● SUPPLIED ENTRIES
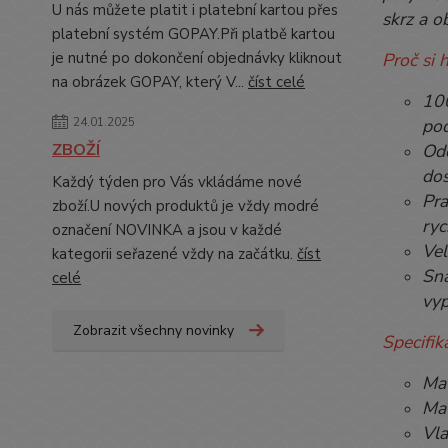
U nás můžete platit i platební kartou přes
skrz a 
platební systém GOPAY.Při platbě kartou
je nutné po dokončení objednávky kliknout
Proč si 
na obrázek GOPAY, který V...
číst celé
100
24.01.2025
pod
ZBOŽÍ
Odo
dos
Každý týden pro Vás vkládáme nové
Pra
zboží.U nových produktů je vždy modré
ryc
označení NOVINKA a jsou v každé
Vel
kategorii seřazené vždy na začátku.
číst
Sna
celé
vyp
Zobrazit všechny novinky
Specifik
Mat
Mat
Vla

...

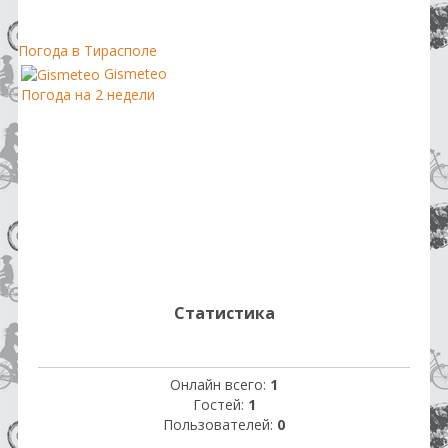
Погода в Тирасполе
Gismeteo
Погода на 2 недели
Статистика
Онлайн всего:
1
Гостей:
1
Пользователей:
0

--

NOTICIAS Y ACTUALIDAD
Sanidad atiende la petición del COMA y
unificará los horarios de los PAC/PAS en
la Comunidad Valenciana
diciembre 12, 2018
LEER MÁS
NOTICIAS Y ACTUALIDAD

● REQUEST
Going through the data above, please tally the lines that contain the string "Погода" and return only the total.

● SOLUTION TO THIS EXERCISE
2